[ABOUT THIS TASK] Set the records down again, exactly, without their images.

[EXTRACTED RECORDS]
:::

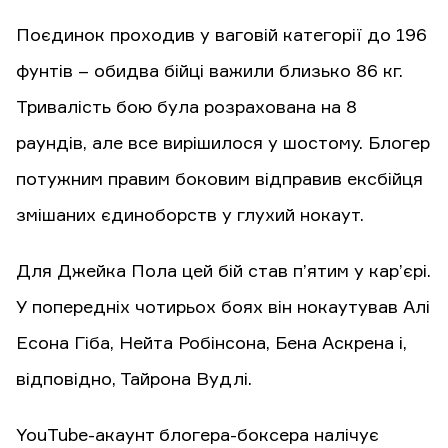
Поєдинок проходив у ваговій категорії до 196
фунтів – обидва бійці важили близько 86 кг.
Тривалість бою була розрахована на 8
раундів, але все вирішилося у шостому. Блогер
потужним правим боковим відправив ексбійця
змішаних єдиноборств у глухий нокаут.
Для Джейка Пола цей бій став п’ятим у кар’єрі.
У попередніх чотирьох боях він нокаутував Алі
Есона Гіба, Нейта Робінсона, Бена Аскрена і,
відповідно, Тайрона Вудлі.
YouTube-акаунт блогера-боксера налічує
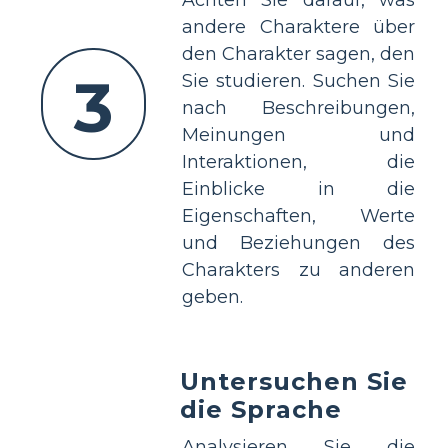
andere Charaktere über
den Charakter sagen, den
3
Sie studieren. Suchen Sie
nach Beschreibungen,
Meinungen und
Interaktionen, die
Einblicke in die
Eigenschaften, Werte
und Beziehungen des
Charakters zu anderen
geben.
Untersuchen Sie
die Sprache
Analysieren Sie die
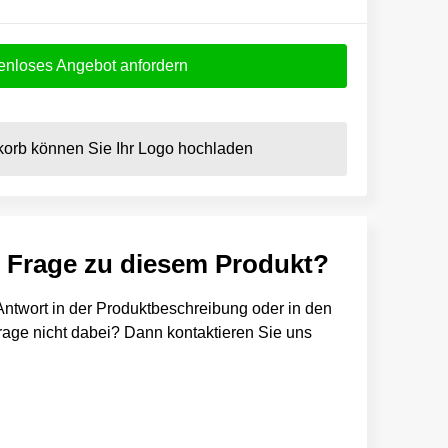
enloses Angebot anfordern
orb können Sie Ihr Logo hochladen
e Frage zu diesem Produkt?
e Antwort in der Produktbeschreibung oder in den
 Frage nicht dabei? Dann kontaktieren Sie uns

:::

[WRITTEN ANSWER]
Поєдинок проходив у ваговій категорії до 196
фунтів – обидва бійці важили близько 86 кг.
Тривалість бою була розрахована на 8
раундів, але все вирішилося у шостому. Блогер
потужним правим боковим відправив ексбійця
змішаних єдиноборств у глухий нокаут.
Для Джейка Пола цей бій став п’ятим у кар’єрі.
У попередніх чотирьох боях він нокаутував Алі
Есона Гіба, Нейта Робінсона, Бена Аскрена і,
відповідно, Тайрона Вудлі.
YouTube-акаунт блогера-боксера налічує
andere Charaktere über
den Charakter sagen, den
3
Sie studieren. Suchen Sie
nach Beschreibungen,
Meinungen und
Interaktionen, die
Einblicke in die
Eigenschaften, Werte
und Beziehungen des
Charakters zu anderen
geben.
Untersuchen Sie
die Sprache
Analysieren Sie die
enloses Angebot anfordern
orb können Sie Ihr Logo hochladen
e Frage zu diesem Produkt?
e Antwort in der Produktbeschreibung oder in den
 Frage nicht dabei? Dann kontaktieren Sie uns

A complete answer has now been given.